Hartwig Cassel (November 2, 1850 in Konitz, West Prussia (now Chojnice, Poland) – 1929) was a chess journalist, editor and promoter in Great Britain and the United States of America.

Cassel was born at Konitz, where his father, Dr. Aaron Cassel, was rabbi, and was educated at the Real-Gymnasium in Landsberg an der Warthe (now Gorzów Wielkopolski, Poland). In 1879 he went to Britain. He lived in Scotland, where he was a member of the Glasgow Chess Club, and later moved to Bradford, Yorkshire, where he began his journalistic career as the chess editor of the Observer-Budget. He wrote chess articles for the metropolitan and provincial English papers, organized the Yorkshire County Chess Club, arranged the Joseph Henry Blackburne-Isidor Gunsberg match at Bradford (1887) and the International Chess Masters' Tournament in 1888 at the same city.

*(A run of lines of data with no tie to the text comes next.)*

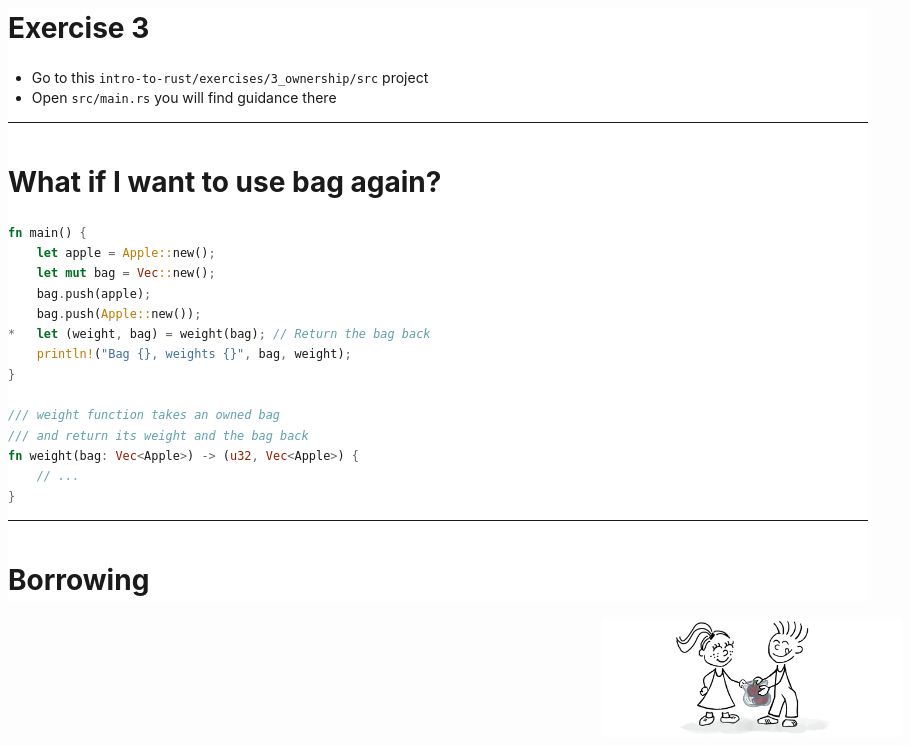 
# Exercise 3

- Go to this `intro-to-rust/exercises/3_ownership/src` project
- Open `src/main.rs` you will find guidance there

---

# What if I want to use bag again?

```rust
fn main() {
    let apple = Apple::new();
    let mut bag = Vec::new();
    bag.push(apple);
    bag.push(Apple::new());
*   let (weight, bag) = weight(bag); // Return the bag back
    println!("Bag {}, weights {}", bag, weight);
}

/// weight function takes an owned bag
/// and return its weight and the bag back
fn weight(bag: Vec<Apple>) -> (u32, Vec<Apple>) {
    // ...
}
```

---

# Borrowing

<img src="content/images/rust-meetup-children-borrowing-0r.png" alt="Borrowing" width="300rem" height="auto" style="position: absolute; right: 3rem; margin-top: 0rem">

Cassel left England in 1889 and went to Havana for an English and New York newspaper syndicate to report the Mikhail Tchigorin-Gunsberg match. In 1890 he went to the United States and was offered a job at the New Yorker Staatszeitung. He wrote about chess not only in that paper, but also in the New York Tribune and wrote a special chess column nearly every Sunday for The New York Sun. He was instrumental in establishing the Staats-Zeitung and Rice trophies, and arranged, among other important contests, the first cable match between the Manhattan Chess Club and the British Chess Club in 1895, the forerunner of the Anglo-American series. He was the inventor of a chess cable code.

In 1904 he and Hermann Helms published the first issue of the American Chess Bulletin. That issue included all 120 games from the 1904 Cambridge Springs tournament.